Extrait du texte
--*--

PAIN OUT est un réseau de recherche international, combiné à la conduite d’un registre, permettant d’évaluer et de faire évoluer les pratiques autour de la douleur. Il regroupe des praticiens de Chine, du Mexique et de huit pays européens (France, Belgique, Pays-Bas, Suisse, Italie, Espagne, Irlande, Serbie). Dans ce registre, ces investigateurs ont enregistré leurs patients âgés de 18 ans ou plus, ayant eu une opération et pour laquelle une évaluation de la douleur au premier jour post-opératoire était conduite selon un questionnaire formalisé (PODI). Celui-ci évaluait la douleur (intensité cotée par le patient entre 0 et 10, durée, …), l’impact de cette douleur sur les activités (changement de position dans le lit, sommeil…), les effets secondaires de cette douleur (nausées, vertiges…) et la perception des soins (demande d’information ou d’antalgique insatisfaite…

Principaux résultats

L’enquête a été conduite entre 2017 et 2019 auprès de praticiens appartenant à 64 hôpitaux différents (73% d’hôpitaux universitaires, 40% dont le nombre de lits<500, 26% et 21% ayant 500-1.000 lits et 1.000-2.000 lits respectivement). Ils ont inclus dans l’analyse 10.415 patients pris en charge par 105 services de chirurgie. Les procédures chirurgicales les plus courantes étaient des opérations de chirurgie générale (42%: cholécystectomie, gastroentérostomie ou gastrectomie laparoscopiques), d'orthopédie ou de traumatologie (41% remplacement de la hanche ou du genou, réduction ouverte de fracture), puis d’obstétrique ou gynécologie (15% césarienne, hystérectomie par laparoscopie…) ou d’urologie (7% :néphrectomie, prostatectomie …).

Au total, 48,7% de l'ensemble des patients ont coté la pire douleur dans la première journée post-opératoire ≥7/10, sachant que 24,3% avaient eu une douleur intense pendant plus de 50% du temps depuis l'opération. Ils étaient entre 20 et 33,6% à déclarer une interférence significative de la douleur sur les différentes activités évaluées et ils étaient entre 9,3 et 26,8% à avoir ressenti différents effets secondaires liés à la douleur. Ils étaient enfin 17,4% à être insatisfaits du traitement antalgique et 22,0% à avoir souhaité un traitement de la douleur plus important que celui reçu.

--*--

Données étudiées
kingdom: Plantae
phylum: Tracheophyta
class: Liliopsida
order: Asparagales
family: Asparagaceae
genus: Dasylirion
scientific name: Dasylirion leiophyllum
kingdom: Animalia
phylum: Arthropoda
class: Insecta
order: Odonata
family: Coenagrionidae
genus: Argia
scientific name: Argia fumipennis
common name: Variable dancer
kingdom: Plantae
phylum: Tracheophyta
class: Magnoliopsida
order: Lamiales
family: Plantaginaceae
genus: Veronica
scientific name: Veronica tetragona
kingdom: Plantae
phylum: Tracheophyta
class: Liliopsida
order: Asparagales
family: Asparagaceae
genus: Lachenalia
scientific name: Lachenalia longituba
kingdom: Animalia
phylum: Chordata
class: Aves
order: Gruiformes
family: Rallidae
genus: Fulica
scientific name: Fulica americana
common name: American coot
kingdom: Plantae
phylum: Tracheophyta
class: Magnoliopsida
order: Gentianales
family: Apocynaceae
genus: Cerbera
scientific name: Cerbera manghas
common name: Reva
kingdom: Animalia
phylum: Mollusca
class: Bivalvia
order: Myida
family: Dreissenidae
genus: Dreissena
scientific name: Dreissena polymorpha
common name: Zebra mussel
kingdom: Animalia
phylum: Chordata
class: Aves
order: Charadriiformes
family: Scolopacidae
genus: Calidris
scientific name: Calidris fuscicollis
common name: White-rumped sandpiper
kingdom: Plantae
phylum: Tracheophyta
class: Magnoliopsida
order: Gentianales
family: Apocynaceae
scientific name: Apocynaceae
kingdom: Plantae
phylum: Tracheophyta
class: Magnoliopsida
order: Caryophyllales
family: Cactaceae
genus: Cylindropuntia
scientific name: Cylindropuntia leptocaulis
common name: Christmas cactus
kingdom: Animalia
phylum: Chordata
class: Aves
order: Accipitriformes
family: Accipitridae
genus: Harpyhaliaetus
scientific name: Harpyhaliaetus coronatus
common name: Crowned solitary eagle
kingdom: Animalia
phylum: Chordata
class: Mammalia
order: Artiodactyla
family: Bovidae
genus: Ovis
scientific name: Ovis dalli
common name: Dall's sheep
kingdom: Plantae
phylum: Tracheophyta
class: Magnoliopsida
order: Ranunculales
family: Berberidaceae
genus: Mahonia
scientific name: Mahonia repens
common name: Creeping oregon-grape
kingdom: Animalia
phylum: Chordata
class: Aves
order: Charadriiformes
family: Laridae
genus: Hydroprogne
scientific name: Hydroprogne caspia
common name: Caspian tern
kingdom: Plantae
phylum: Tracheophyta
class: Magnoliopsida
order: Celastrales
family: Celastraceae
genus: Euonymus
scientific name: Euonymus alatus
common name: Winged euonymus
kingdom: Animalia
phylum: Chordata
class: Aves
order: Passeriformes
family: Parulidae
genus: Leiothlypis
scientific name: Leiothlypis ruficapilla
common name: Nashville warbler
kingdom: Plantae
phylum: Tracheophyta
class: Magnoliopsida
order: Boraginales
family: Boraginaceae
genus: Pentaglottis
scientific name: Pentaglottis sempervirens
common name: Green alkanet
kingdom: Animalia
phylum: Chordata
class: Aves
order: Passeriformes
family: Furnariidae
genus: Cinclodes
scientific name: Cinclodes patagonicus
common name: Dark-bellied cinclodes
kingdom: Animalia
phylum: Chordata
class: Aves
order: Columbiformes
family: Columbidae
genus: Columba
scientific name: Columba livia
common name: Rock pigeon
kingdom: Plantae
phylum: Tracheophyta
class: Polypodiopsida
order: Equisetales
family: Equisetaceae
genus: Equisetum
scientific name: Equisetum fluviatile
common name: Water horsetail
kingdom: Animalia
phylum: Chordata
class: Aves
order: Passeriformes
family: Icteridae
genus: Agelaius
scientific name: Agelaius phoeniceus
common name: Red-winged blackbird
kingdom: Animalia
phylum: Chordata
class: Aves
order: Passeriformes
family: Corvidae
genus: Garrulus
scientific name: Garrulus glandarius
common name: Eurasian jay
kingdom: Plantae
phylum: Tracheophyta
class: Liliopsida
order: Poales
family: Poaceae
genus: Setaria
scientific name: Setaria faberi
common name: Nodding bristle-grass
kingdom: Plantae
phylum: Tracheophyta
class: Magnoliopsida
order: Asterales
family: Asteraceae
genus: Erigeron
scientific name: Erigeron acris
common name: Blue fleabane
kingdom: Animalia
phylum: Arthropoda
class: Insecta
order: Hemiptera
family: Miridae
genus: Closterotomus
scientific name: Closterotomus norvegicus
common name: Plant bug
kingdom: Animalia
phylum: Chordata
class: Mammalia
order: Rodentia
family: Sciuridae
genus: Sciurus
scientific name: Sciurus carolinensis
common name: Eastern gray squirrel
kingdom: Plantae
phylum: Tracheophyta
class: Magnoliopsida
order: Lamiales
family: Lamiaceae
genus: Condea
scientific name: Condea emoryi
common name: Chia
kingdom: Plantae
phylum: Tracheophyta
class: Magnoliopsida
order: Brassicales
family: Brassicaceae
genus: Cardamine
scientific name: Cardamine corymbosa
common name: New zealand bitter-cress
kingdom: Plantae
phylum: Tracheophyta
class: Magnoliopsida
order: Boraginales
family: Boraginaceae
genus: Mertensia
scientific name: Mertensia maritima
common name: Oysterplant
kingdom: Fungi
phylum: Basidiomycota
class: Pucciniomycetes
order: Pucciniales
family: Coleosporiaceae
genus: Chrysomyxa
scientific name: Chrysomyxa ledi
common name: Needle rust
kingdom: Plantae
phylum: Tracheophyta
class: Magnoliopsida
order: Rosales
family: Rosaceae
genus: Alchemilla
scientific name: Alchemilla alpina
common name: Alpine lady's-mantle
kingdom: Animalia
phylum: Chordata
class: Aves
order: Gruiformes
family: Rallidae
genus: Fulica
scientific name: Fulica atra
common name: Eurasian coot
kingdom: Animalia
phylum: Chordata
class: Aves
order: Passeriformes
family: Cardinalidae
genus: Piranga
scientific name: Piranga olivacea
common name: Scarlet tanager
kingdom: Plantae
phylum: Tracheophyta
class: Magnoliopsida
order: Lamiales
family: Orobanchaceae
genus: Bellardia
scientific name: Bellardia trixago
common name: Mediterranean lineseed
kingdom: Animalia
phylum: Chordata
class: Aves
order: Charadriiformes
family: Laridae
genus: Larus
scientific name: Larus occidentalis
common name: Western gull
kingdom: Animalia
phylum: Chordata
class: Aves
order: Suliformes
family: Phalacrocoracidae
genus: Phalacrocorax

--*--

Consignes
[1] D'après le texte sur le réseau PAIN OUT, combien de patients ont été inclus dans l'analyse ?
[2] Reproduisez fidèlement le passage du texte sur le réseau PAIN OUT qui va de « Principaux résultats » jusqu'à « (7% :néphrectomie, prostatectomie …). » inclus.
[3] Dans le texte sur le réseau PAIN OUT, présentez sous forme de liste les données chiffrées du paragraphe commençant par « Au total, 48,7% de l'ensemble des patients ».
Les lignes ne sont d'aucune utilité pour cet exercice.

Corrigé de l'exercice
[1] 10.415 patients.

[2]
Principaux résultats

L’enquête a été conduite entre 2017 et 2019 auprès de praticiens appartenant à 64 hôpitaux différents (73% d’hôpitaux universitaires, 40% dont le nombre de lits<500, 26% et 21% ayant 500-1.000 lits et 1.000-2.000 lits respectivement). Ils ont inclus dans l’analyse 10.415 patients pris en charge par 105 services de chirurgie. Les procédures chirurgicales les plus courantes étaient des opérations de chirurgie générale (42%: cholécystectomie, gastroentérostomie ou gastrectomie laparoscopiques), d'orthopédie ou de traumatologie (41% remplacement de la hanche ou du genou, réduction ouverte de fracture), puis d’obstétrique ou gynécologie (15% césarienne, hystérectomie par laparoscopie…) ou d’urologie (7% :néphrectomie, prostatectomie …).

[3]
- 48,7 % des patients ont coté leur pire douleur du premier jour post-opératoire à 7/10 ou plus.
- 24,3 % ont eu une douleur intense pendant plus de 50 % du temps depuis l'opération.
- 20 à 33,6 % ont déclaré une interférence significative de la douleur sur les activités évaluées.
- 9,3 à 26,8 % ont ressenti des effets secondaires liés à la douleur.
- 17,4 % étaient insatisfaits du traitement antalgique.
- 22,0 % auraient souhaité un traitement de la douleur plus important que celui reçu.